Yesterday, May 9, 2013, the U.S. government issued an executive order and an open data policy mandating that federal agencies collect and publish new datasets in open, machine-readable, and, whenever possible, non-proprietary formats. The new policy gives agencies six months to create an inventory of all the government-produced datasets they collect and maintain; a list of datasets that are publicly accessible; and an online system to collect feedback from the public as to how they would like to use the data. The goals are twofold — greater access to government data for the public, and the availability of data in forms that businesses and researchers can better use. This builds on the earlier White House Memorandum on Transparency and Open Government.
These documents were accompanied by a link to something that actually caught my fancy even more – a greatly expanded Project Open Data Github repository for guidelines, use cases and tools. This, alongside the ever-growing (and soon to be extensively updated) data.gov, are evidence of real efforts to release more data and make it truly useful and usable.
The documents provide guidance on open licensing, metadata, and standards, as well as lifecycle-based information stewardship. But what I personally keep struggling with are two questions: What IS open data? And how is is being preserved?
The project has some defining principles for open data that I think can inform any dataset preservation project. While reading through some of the documents, I came across this bullet point:
- Managed Post-Release. A point of contact must be designated to assist with data use and to respond to complaints about adherence to these open data requirements.
I am thrilled to see guidance about active management of datasets and supporting users in their work with the data. But what could be available for this and all open dataset projects is more attention on dataset preservation.

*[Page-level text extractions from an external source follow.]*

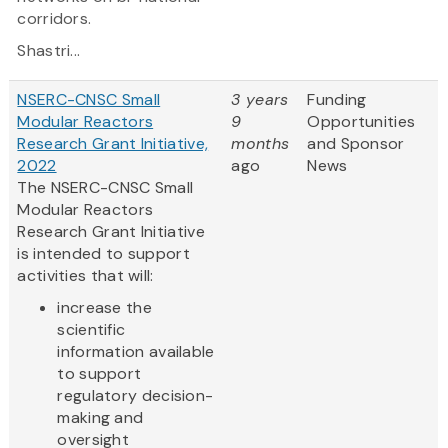
corridors.
Shastri...
NSERC-CNSC Small
3 years
Funding
Modular Reactors
9
Opportunities
Research Grant Initiative,
months
and Sponsor
2022
ago
News
The NSERC-CNSC Small
Modular Reactors
Research Grant Initiative
is intended to support
activities that will:
increase the
scientific
information available
to support
regulatory decision-
making and
oversight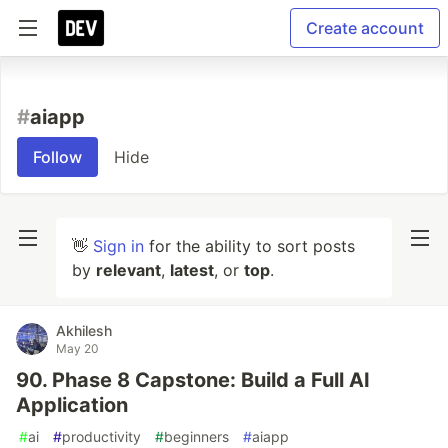
Create account
#
aiapp
Follow
Hide
👋
Sign in
for the ability to sort posts
by
relevant
,
latest
, or
top
.
Akhilesh
May 20
90. Phase 8 Capstone: Build a Full AI
Application
#
ai
#
productivity
#
beginners
#
aiapp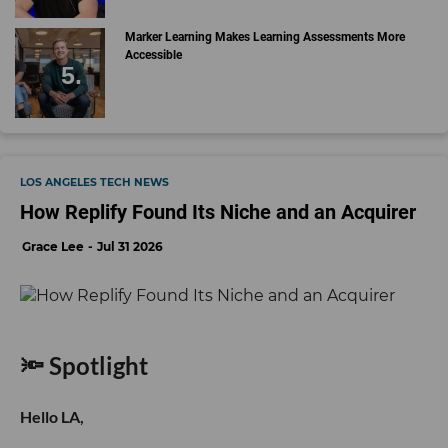
Marker Learning Makes Learning Assessments More
Accessible
LOS ANGELES TECH NEWS
How Replify Found Its Niche and an Acquirer
Grace Lee
Jul 31 2026
🔦 Spotlight
Hello LA,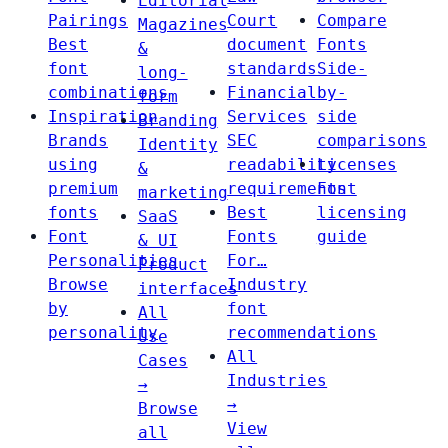
Editorial
Pairings
Court
Compare
Magazines
Best
document
Fonts
&
font
standards
Side-
long-
combinations
Financial
by-
form
Inspiration
Services
side
Branding
Brands
SEC
comparisons
Identity
using
readability
Licenses
&
premium
requirements
Font
marketing
fonts
Best
licensing
SaaS
Font
Fonts
guide
& UI
Personalities
For…
Product
Browse
Industry
interfaces
by
font
All
personality
recommendations
Use
All
Cases
Industries
→
→
Browse
View
all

These are a few of some great resources on this topic:
- The Library of Congress Sustainability of Digital Formats site on datasets
- A Report on the Preservation of Public Sector Datasets from Archives New Zealand
- Open Data and Archiving Datasets from the National Archives UK
- DataONE
- Data-PASS
- DataConservancy
- Life of a Dataset from ICPSR
- Best Practices for Archival Processing for Geospatial Datasets from the GeoMAPP Project
- Datasets, Issues, Contexts and Solutions from the Open Planets Foundation
Do public sector datasets present different issues for preservation from other datasets? Not really. They definitely have a potentially much higher level of public scrutiny and use. But they have the same level of investment of time and money in their creation, serve the research and public good, and present the same format preservation issues as other research data.